Interview with Chitra Divakaruni

Little India

Your work, both fiction and poetry carry the aura of myth, memory and the importance of story telling, which compels readers to “feel” the story beyond the text. Since the “story” originates with you tell us about “you”: where you come from, where you are going and what you’ve learned along the way about writing and life.
I grew up all over India and South East Asia (My father’s job moved him a lot), came to the U.S.A. at 19, came to writing fairly late in life, after receiving my Ph.D from Berkeley. Writing becomes more and more important to me each day. It is at once a pleasure and a sacred activity- — and I hope that my books will help people understand and be compassionate.
One reads a bold, rather dark and spiraling narrative in Vine of Desire. It seems rather existentialist, in fact. This seems a departure from the tone set in Mistress of Spices which was magical and Sister of My Heart in which contained a bit of sweetness and light. Is this just stylistic or does it perhaps mark a change in your writing?
I think this style was necessary for this book. My next book will be quite different. I do hope a more complex vision of live comes through this book.
In between Sister of My Heart and Vine of Desire came your book of short stories The Unknown Errors of Our Lives, a book of compelling short stories on the more unfortunate aspects of life that seem inevitable to members of the human race. Had the continuation of Anju and Sudha’s story been brewing inside of you while you wrote the short stories? I ask because it seems to be the same battleground in The Vine of Desire.
I think that I was look at life from a similar angle — we often hurt each other without meaning to, how we are driven by our choices and our desires. I think I was mulling over Anju and Sudha’s situation, at least towards the end of writing the story collection.

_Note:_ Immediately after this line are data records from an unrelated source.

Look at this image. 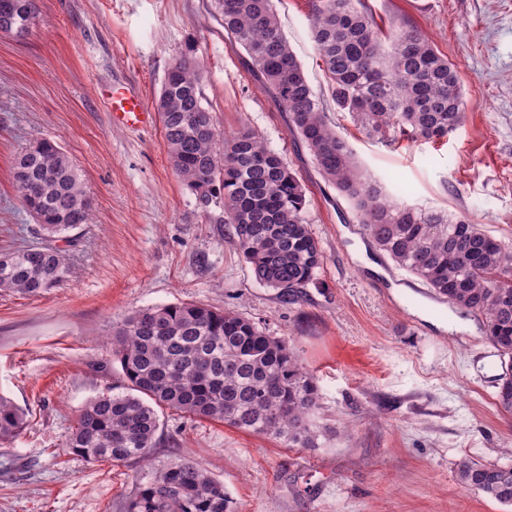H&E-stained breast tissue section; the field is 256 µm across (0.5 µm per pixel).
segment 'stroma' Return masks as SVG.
Masks as SVG:
<instances>
[{
	"label": "stroma",
	"instance_id": "1",
	"mask_svg": "<svg viewBox=\"0 0 512 512\" xmlns=\"http://www.w3.org/2000/svg\"><path fill=\"white\" fill-rule=\"evenodd\" d=\"M328 119L390 198L464 213L512 245V0H362L387 32L420 27L455 66L465 121L447 137L385 144L337 111L310 35L308 0H274ZM36 26L0 32V250L37 242L13 163L47 138L91 203L59 288L0 290V394L27 414L0 442V512H125L142 483L191 461L223 482L233 512H512L464 488L470 456L512 466V414L496 406L501 359L481 318L451 307L371 242L224 30L214 0H38ZM204 68L220 132L248 128L306 195L324 255L318 285L289 305L257 282L224 225L206 223L167 157L161 124L113 125L100 88L130 83L156 107L182 53ZM196 302L285 339L315 377V445L163 409L149 460L90 462L66 448L81 408L120 364L112 328L148 307Z\"/></svg>",
	"mask_w": 512,
	"mask_h": 512
}]
</instances>
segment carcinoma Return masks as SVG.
Here are the masks:
<instances>
[{"label": "carcinoma", "mask_w": 512, "mask_h": 512, "mask_svg": "<svg viewBox=\"0 0 512 512\" xmlns=\"http://www.w3.org/2000/svg\"><path fill=\"white\" fill-rule=\"evenodd\" d=\"M224 31L248 56L262 86L288 112L322 176L355 205L364 234L397 266L449 304L482 317L486 339L505 357L496 392L512 414V247L466 216L393 201L358 167L290 49L273 0H218ZM309 21L330 96L369 138H441L464 122L454 65L417 27L384 43L373 16L354 0H310ZM37 0H0V32L25 35ZM203 67L188 51L167 69L158 98L168 158L207 220L229 226L255 279L287 304L316 283L323 253L305 217L302 184L256 132L220 136L204 104ZM13 180L43 241L0 253V290L40 296L63 282L69 232L86 224L90 201L71 158L40 139L20 154ZM120 384L80 410L65 447L89 460L146 459L157 445L158 410L221 422L314 447L318 389L287 342L234 312L195 303L140 309L112 331ZM26 415L0 396V440L17 436ZM458 480L512 506V467L464 457ZM126 512H232L224 484L193 462L157 473Z\"/></svg>", "instance_id": "cac0c4a2"}]
</instances>
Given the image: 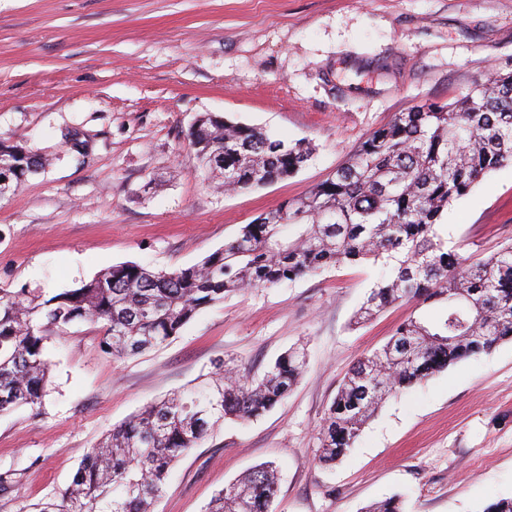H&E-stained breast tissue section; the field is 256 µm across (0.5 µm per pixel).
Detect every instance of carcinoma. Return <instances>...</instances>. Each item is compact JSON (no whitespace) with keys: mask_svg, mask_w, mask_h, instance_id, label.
<instances>
[{"mask_svg":"<svg viewBox=\"0 0 512 512\" xmlns=\"http://www.w3.org/2000/svg\"><path fill=\"white\" fill-rule=\"evenodd\" d=\"M201 166L231 191L295 174L311 147L258 127L204 114L189 138ZM0 197L42 163L0 140ZM512 163V71H496L458 101L400 112L371 132L334 177L285 200L242 227L191 267L166 272L122 263L48 299L0 289V413L38 410L47 394L48 333L84 322L101 326L102 349L121 358L180 334L204 308L246 288H273L336 265L383 262L356 320L399 301L431 311L401 323L358 361L330 405L316 459L345 457L390 397L462 360L512 341V245L477 263L438 233L448 206L489 171ZM305 348L281 354L260 379L230 360L186 390L132 415L92 448L61 498L33 512H152L169 471L227 419L252 421L293 390ZM276 467L265 463L219 491L206 512H269ZM365 512H403L397 495Z\"/></svg>","mask_w":512,"mask_h":512,"instance_id":"1","label":"carcinoma"}]
</instances>
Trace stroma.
<instances>
[{
    "mask_svg": "<svg viewBox=\"0 0 512 512\" xmlns=\"http://www.w3.org/2000/svg\"><path fill=\"white\" fill-rule=\"evenodd\" d=\"M512 70V0H0V136L43 159L0 197V288L45 296L135 262L198 263L278 203L332 177L394 116L449 104ZM210 113L309 141L294 176L225 191L189 132ZM439 233L471 262L512 244V164L486 174ZM383 265L332 266L200 311L145 354L114 359L99 327L52 333L40 412L0 414V512L61 496L113 427L231 359L250 376L294 344L306 370L262 418L225 421L182 456L153 512H205L271 462V512H482L512 498V341L388 399L336 465L314 454L345 376L414 310L353 317Z\"/></svg>",
    "mask_w": 512,
    "mask_h": 512,
    "instance_id": "stroma-1",
    "label": "stroma"
}]
</instances>
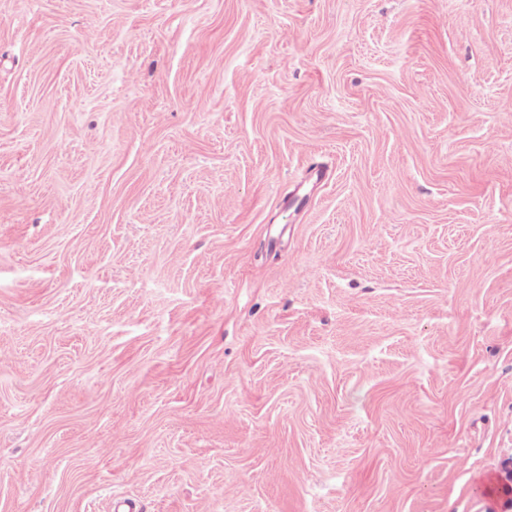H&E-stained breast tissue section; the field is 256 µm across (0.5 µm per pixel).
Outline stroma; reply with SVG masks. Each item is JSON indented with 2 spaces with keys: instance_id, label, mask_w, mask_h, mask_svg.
<instances>
[{
  "instance_id": "stroma-1",
  "label": "stroma",
  "mask_w": 512,
  "mask_h": 512,
  "mask_svg": "<svg viewBox=\"0 0 512 512\" xmlns=\"http://www.w3.org/2000/svg\"><path fill=\"white\" fill-rule=\"evenodd\" d=\"M0 512H498L512 0H0Z\"/></svg>"
}]
</instances>
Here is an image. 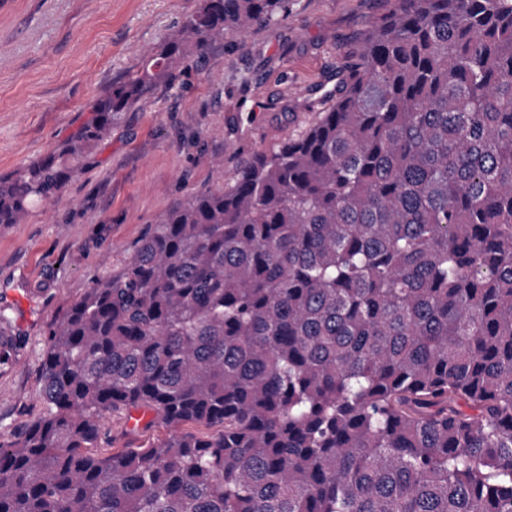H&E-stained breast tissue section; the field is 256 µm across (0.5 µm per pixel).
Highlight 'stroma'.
Returning <instances> with one entry per match:
<instances>
[{"mask_svg":"<svg viewBox=\"0 0 512 512\" xmlns=\"http://www.w3.org/2000/svg\"><path fill=\"white\" fill-rule=\"evenodd\" d=\"M201 0H0V174L50 154L138 68L145 50ZM392 0H288L276 24L212 44L122 113L76 160L78 174L20 224L0 225V307L24 345L0 368V438L42 411L43 333L88 289L119 273L158 216L223 187L254 153L311 123ZM256 107L254 118L239 104ZM223 159L216 167L215 159ZM106 448L164 438L157 426L106 420Z\"/></svg>","mask_w":512,"mask_h":512,"instance_id":"1","label":"stroma"}]
</instances>
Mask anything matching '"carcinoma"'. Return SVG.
<instances>
[{
  "mask_svg": "<svg viewBox=\"0 0 512 512\" xmlns=\"http://www.w3.org/2000/svg\"><path fill=\"white\" fill-rule=\"evenodd\" d=\"M287 2L202 0L63 154ZM339 74L47 329L0 512H512V0H394ZM75 172L0 178V224ZM134 412L171 435L100 449Z\"/></svg>",
  "mask_w": 512,
  "mask_h": 512,
  "instance_id": "cac0c4a2",
  "label": "carcinoma"
}]
</instances>
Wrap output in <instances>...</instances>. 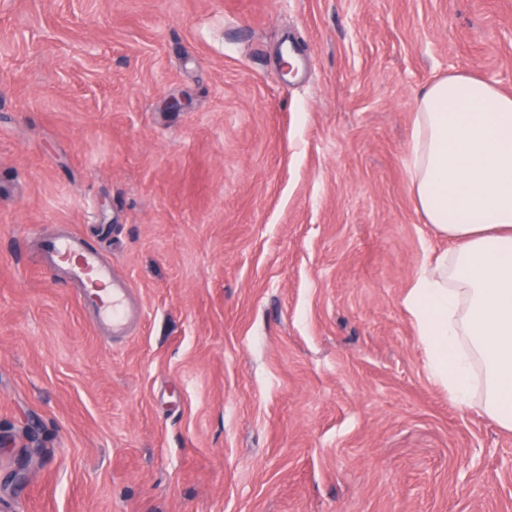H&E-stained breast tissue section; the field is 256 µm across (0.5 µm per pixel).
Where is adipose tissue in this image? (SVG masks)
Wrapping results in <instances>:
<instances>
[{
    "mask_svg": "<svg viewBox=\"0 0 512 512\" xmlns=\"http://www.w3.org/2000/svg\"><path fill=\"white\" fill-rule=\"evenodd\" d=\"M407 173L451 253L424 262L404 299L432 379L455 403L480 395L512 431V95L451 74L417 96Z\"/></svg>",
    "mask_w": 512,
    "mask_h": 512,
    "instance_id": "obj_1",
    "label": "adipose tissue"
}]
</instances>
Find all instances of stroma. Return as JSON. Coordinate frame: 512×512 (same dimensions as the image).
Here are the masks:
<instances>
[{
    "mask_svg": "<svg viewBox=\"0 0 512 512\" xmlns=\"http://www.w3.org/2000/svg\"><path fill=\"white\" fill-rule=\"evenodd\" d=\"M450 73L512 94V0H0V512H512L404 305ZM67 233L131 334L46 271ZM44 254L50 271L56 272L60 263L65 265L69 280L82 288L81 304L94 309L99 324L112 329L114 338L128 334V288L117 279L111 262L98 250L86 246L76 234L46 240Z\"/></svg>",
    "mask_w": 512,
    "mask_h": 512,
    "instance_id": "obj_1",
    "label": "stroma"
}]
</instances>
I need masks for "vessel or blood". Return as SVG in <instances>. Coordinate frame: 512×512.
<instances>
[{"mask_svg":"<svg viewBox=\"0 0 512 512\" xmlns=\"http://www.w3.org/2000/svg\"><path fill=\"white\" fill-rule=\"evenodd\" d=\"M44 254L47 269L64 270L81 288L80 302L93 308L99 324L109 327L113 337L127 335L131 323L126 304L128 289L117 279L111 262L75 234L46 240Z\"/></svg>","mask_w":512,"mask_h":512,"instance_id":"obj_1","label":"vessel or blood"}]
</instances>
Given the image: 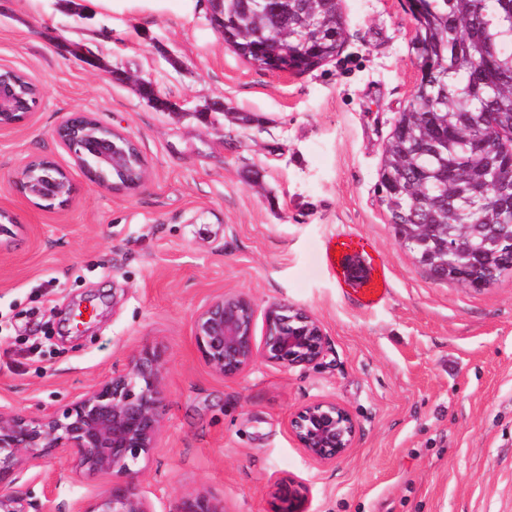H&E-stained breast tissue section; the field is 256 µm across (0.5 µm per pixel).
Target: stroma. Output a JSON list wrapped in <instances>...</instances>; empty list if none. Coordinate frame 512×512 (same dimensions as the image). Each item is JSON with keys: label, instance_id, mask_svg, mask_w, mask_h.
Instances as JSON below:
<instances>
[{"label": "stroma", "instance_id": "obj_1", "mask_svg": "<svg viewBox=\"0 0 512 512\" xmlns=\"http://www.w3.org/2000/svg\"><path fill=\"white\" fill-rule=\"evenodd\" d=\"M342 45L307 73L261 71L228 49L202 0H0V66L40 91L19 127L0 129V403L64 404L142 349L164 366V440L141 473L155 512L173 491L224 512H512V274L481 290L438 281L398 243L378 200L383 148L419 69L407 0H340ZM82 42L89 65L67 49ZM129 73L115 80L113 69ZM179 104L161 111L132 76ZM220 102L203 124L198 110ZM86 112L129 136L146 176L132 190L90 181L54 136ZM74 184L66 206L20 193L31 161ZM372 239L392 293L371 311L336 289L320 260L339 228ZM274 303L322 325L327 353L306 370L257 363L212 373L193 336L207 300ZM94 312L83 324L74 317ZM336 401L353 448L320 463L289 420ZM45 468L58 512L110 489L59 458Z\"/></svg>", "mask_w": 512, "mask_h": 512}]
</instances>
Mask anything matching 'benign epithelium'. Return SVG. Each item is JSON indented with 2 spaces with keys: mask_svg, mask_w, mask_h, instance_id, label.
I'll use <instances>...</instances> for the list:
<instances>
[{
  "mask_svg": "<svg viewBox=\"0 0 512 512\" xmlns=\"http://www.w3.org/2000/svg\"><path fill=\"white\" fill-rule=\"evenodd\" d=\"M271 68L299 71L304 63L296 54L268 52ZM18 98L12 88L0 83V128L18 125L34 106L17 114ZM77 113L63 116L56 129L59 142L74 156H81ZM97 157L110 166L119 150L110 138L99 141ZM56 185L52 200L61 205L74 192L70 178L50 174L33 176L25 166L17 186L33 199H44L42 184ZM255 309L240 294H226L206 301L193 320L194 339L208 368L226 379L248 370L257 359L284 368L316 365L325 356L326 338L320 323L305 312L285 304L271 305L265 314L261 340L254 334ZM164 366L158 355L144 351L132 357L125 368L64 406L42 404L37 413L0 404V512H55L51 492L34 500L17 486L26 472L31 479L49 486L43 470L47 459L60 456L76 468L112 475V488L89 501L76 502L73 512H155L140 480V464L163 440L160 414ZM291 434L312 459L329 463L353 447L357 425L333 400L306 404L292 415ZM279 512H305L303 494L288 488L281 495ZM166 512H224V501L209 494H171Z\"/></svg>",
  "mask_w": 512,
  "mask_h": 512,
  "instance_id": "obj_1",
  "label": "benign epithelium"
}]
</instances>
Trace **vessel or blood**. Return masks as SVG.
<instances>
[{
    "instance_id": "vessel-or-blood-1",
    "label": "vessel or blood",
    "mask_w": 512,
    "mask_h": 512,
    "mask_svg": "<svg viewBox=\"0 0 512 512\" xmlns=\"http://www.w3.org/2000/svg\"><path fill=\"white\" fill-rule=\"evenodd\" d=\"M321 260L340 293L360 309L382 305L392 292L389 270L374 242L344 230L322 245Z\"/></svg>"
}]
</instances>
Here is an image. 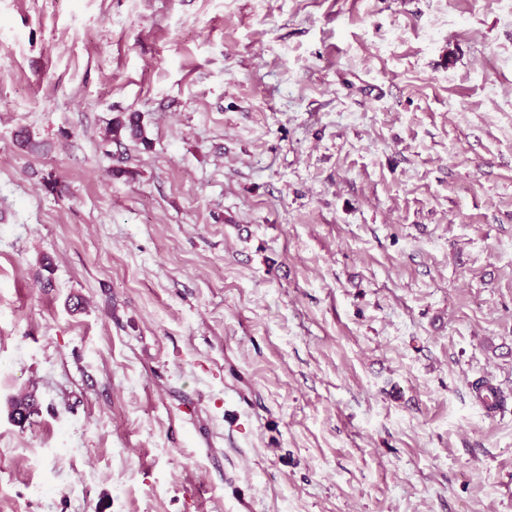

Stories, both generational and otherwise, play a big part in the lives of your characters — women characters that is! Is the domain of storytelling exclusive to women in general and Indian women in particular?
No, I think stories are important for everyone, in every culture. Some cultures just have more access to them — the way I grew up, storytelling was a big part of my life. My grandfather was a great storyteller. In the story—“The Bats”, there is a grandfather character very similar to him who heals an abused girl through storytelling.
Anju is preoccupied with the death of her unborn child Prem and she writes letter to her dead father. Sudha mourns the fact that upon her fathers death his true identity was unknown to all but herself and Sunil’s father dies without the reconciliation that might have made his mother happy, Death seems to be , at least in The Vine of Desire, as important as life. Indeed you write poignantly in the prologue: “the dead are not irrevocably dead as long as one refuses to let them go.” What was it about Anju, especially, that made it easier to keep company with the dead rather than the living?
I’m not sure; my characters are often mysterious to me. I think it was because she could feel that her relationship to Sunil was breaking down, and she had hoped her baby would save her from that.
Do you feel a certain responsibility as a writer to interpret the South Asian community to a western readership? If so, is this because you see obstacles and boundaries in understanding on both sides of culture? I’m not really interpreting, I’m exploring, and mostly for myself. Each time I write, it’s with the hope that I will learn something — about my culture, about relationships, about life.
After the brutal attacks of September 11, do you see yourself as a different writer, perhaps with more of an urgency to convey the stories within you that may bridge gaps of understanding?
I feel that I need to portray courage and goodness in my writing. I’m not sure exactly how I’ll do that. But I do think that’s what people need right now. Heroes. Role models.
And now, a question that most writers hate but one that I feel compelled to ask: who are your influences?
So many — and they’re always changing. Right now I’m very drawn to the Mahabharata and the writings of the Dalai Lama and JRR Tolkien.
What comes next?
Maybe a young adult novel. I want to write something for my boys.